Most people are endowed with good brains, with the ability not just to think, but to think critically.

Yet with those star-seeking brains come all sorts of mortal assets and deficits. At the higher end, emotion — enthusiasm, exhilaration, perhaps even serenity — guides us toward health and happiness. 

But toward the lower end? Where anxiety, fear and despair reside? That’s where these beautiful brains disconnect, where rational and productive thought surrenders to irrational emotions that fuel journeys down a path toward despair and destruction.

Even good brains are supremely challenged these days, navigating the maze of misinformation and disinformation that grows more daunting by the nanosecond.

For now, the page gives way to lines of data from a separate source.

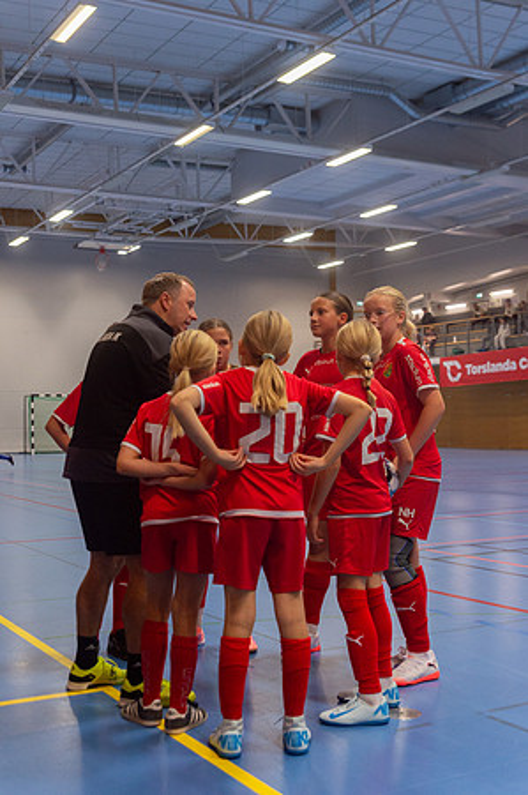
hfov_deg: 29.2
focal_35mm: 46
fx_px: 1014
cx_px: 264
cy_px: 398
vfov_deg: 42.8
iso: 1400
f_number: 3.5
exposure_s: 1/400
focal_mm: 46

For all the good the internet and artificial intelligence provide now and the potential for broad future benefit they offer, the proliferation of malignance spewed by poison peddlers, eagerly consumed by information seekers, threatens not only our way of life, but life itself.

And yet, if people are determined to think critically, to better select the information they’re consuming from the fire hose of modern society, that healthy, happy future remains within our collective grasp.

The Press welcomes 2024 with the firm belief that tomorrow can dawn brighter than it did today; that the world’s weakened mental muscles of critical thinking have not atrophied irreparably; and that better decision-making at every level is not only possible in the coming year, but guaranteed if enough people abandon their engines of destructive emotions and embrace those that enlighten and constructively engage.